The film marks the passage of time by the noting the baby’s age in days. Each new day seems worse than the last. Abby, whom we learn has a history of mental instability, is driven to despair by the baby’s unrelenting, unremitting crying. While she unravels before our eyes, Joshua continues to creep us out, always appearing out of nowhere, disemboweling his stuffed animals and morbidly studying mummification. Abby’s despair leads to post-partum depression which itself spins off into something dreadfully resembling full on madness. For his part, the longsuffering Brad seems almost unflappable. The more his wife careens into despondency, the warmer and more attentive he becomes.
Meanwhile, chilling incidents continue to orbit young Joshua. The family dog dies under mysterious circumstances as do the hamsters in Joshua’s classroom, and Brad’s mother plunges to her death at the bottom of a staircase where moments before she had been holding her grandson’s hand. Too late Brad begins to piece together what a raving Abby seemed to have reckoned much earlier — their son is not what he seems. If they accept Joshua is brilliant, does it not also follow that he could be brilliantly evil? Is it unthinkable to imagine him applying his voracious, prodigious intelligence for nefarious ends?
Suddenly paranoid and convinced Joshua is out to kill his little sister, Brad takes to bolting his bedroom door from the inside and padlocking all the kitchen cabinets to prevent tampering. The child psychiatrist he employs to examine his son, only comes away convinced Joshua is the victim of child abuse. The once jovial and unflappable Brad begins to fray at the seams just like his wife before him.
One by one, Joshua wears the adults around him down until they crack and eventually shatter under the crushing pressure. So darkly diabolical is Joshua’s manipulation of people and events that when Brad finally implodes and lashes out on his son with appalling violence, we actually want to cheer him on. What’s sincerely shocking about Joshua is how effectively it makes us fear and loathe a small child.

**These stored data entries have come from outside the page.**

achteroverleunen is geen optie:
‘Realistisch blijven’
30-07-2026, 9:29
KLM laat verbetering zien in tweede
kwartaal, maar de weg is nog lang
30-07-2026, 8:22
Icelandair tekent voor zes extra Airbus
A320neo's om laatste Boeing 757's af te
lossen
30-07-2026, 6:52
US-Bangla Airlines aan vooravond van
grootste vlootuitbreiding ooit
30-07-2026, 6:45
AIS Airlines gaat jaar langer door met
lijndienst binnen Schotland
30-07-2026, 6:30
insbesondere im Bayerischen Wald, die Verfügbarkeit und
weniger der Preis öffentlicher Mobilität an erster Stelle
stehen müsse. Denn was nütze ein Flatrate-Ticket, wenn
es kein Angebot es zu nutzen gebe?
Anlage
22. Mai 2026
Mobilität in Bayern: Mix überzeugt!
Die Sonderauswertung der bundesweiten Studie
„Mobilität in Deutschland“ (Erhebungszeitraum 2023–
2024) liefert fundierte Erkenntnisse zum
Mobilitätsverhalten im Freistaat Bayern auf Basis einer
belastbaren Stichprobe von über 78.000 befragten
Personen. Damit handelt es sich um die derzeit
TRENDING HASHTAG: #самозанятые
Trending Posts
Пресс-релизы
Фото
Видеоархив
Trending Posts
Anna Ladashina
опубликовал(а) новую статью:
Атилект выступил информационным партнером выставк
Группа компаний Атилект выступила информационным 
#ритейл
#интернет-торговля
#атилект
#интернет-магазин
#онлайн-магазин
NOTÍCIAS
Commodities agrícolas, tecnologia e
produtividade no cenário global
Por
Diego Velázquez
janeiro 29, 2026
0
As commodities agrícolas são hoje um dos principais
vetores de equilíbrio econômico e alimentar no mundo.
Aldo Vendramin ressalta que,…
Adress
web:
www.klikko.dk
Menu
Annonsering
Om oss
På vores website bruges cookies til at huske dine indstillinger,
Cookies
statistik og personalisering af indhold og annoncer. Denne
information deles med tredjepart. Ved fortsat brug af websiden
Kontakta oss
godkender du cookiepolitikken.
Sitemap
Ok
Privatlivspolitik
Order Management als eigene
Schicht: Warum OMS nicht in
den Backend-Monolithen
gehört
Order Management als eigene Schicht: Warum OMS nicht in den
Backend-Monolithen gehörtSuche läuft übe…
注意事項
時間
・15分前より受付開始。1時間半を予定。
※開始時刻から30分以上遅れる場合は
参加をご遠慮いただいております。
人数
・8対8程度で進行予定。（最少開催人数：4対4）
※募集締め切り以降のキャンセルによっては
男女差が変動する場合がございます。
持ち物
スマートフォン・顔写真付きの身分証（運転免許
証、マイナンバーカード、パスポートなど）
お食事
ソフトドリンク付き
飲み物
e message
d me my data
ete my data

In the Bible, Joshua is the Hebrew leader in command of the children of Israel when they march around the titanic walls of Jericho and bring them crashing to the ground. It is no accident that the Joshua of this film possesses the same name. Throughout the film, allusions to the fragility of family and home are made. Having at one point in the film built a tall structure out of blocks of wood, Joshua removes one innocuous piece near the base and with it, brings down the entire construction. His intercession in the annihilation of his own home and family is far more than metaphorical. In the process, Joshua becomes a sly, 21st century commentary on the soul-numbing effects of feminine domesticity, child rearing and the collapses of the family unit.
Comparisons to The Omen are unavoidable, but unfair. Joshua is a deliciously slow, methodically paced, brilliant piece of cinematic suspense crafted in the image and soul of Alfred Hitchcock. The casting is impeccable. Known primarily as a comedy actor, Sam Rockwell (Galaxy Quest, The Green Mile) gives a dramatic performance as riveting as he is customarily hilarious. The hauntingly beautiful Vera Farmiga, introduced to the world last year in The Departed, proves she is going nowhere but up. And Jacob Kogan, in his first film, is spellbinding.
Joshua turns an otherwise adorable picture of a handsome young boy pushing his little sister’s stroller into an image of stark terror and petrifying horror. The film is the ultimate birth control. If you plan on one day having kids, don’t see this film. If you already have children, you will never look at them the same way again.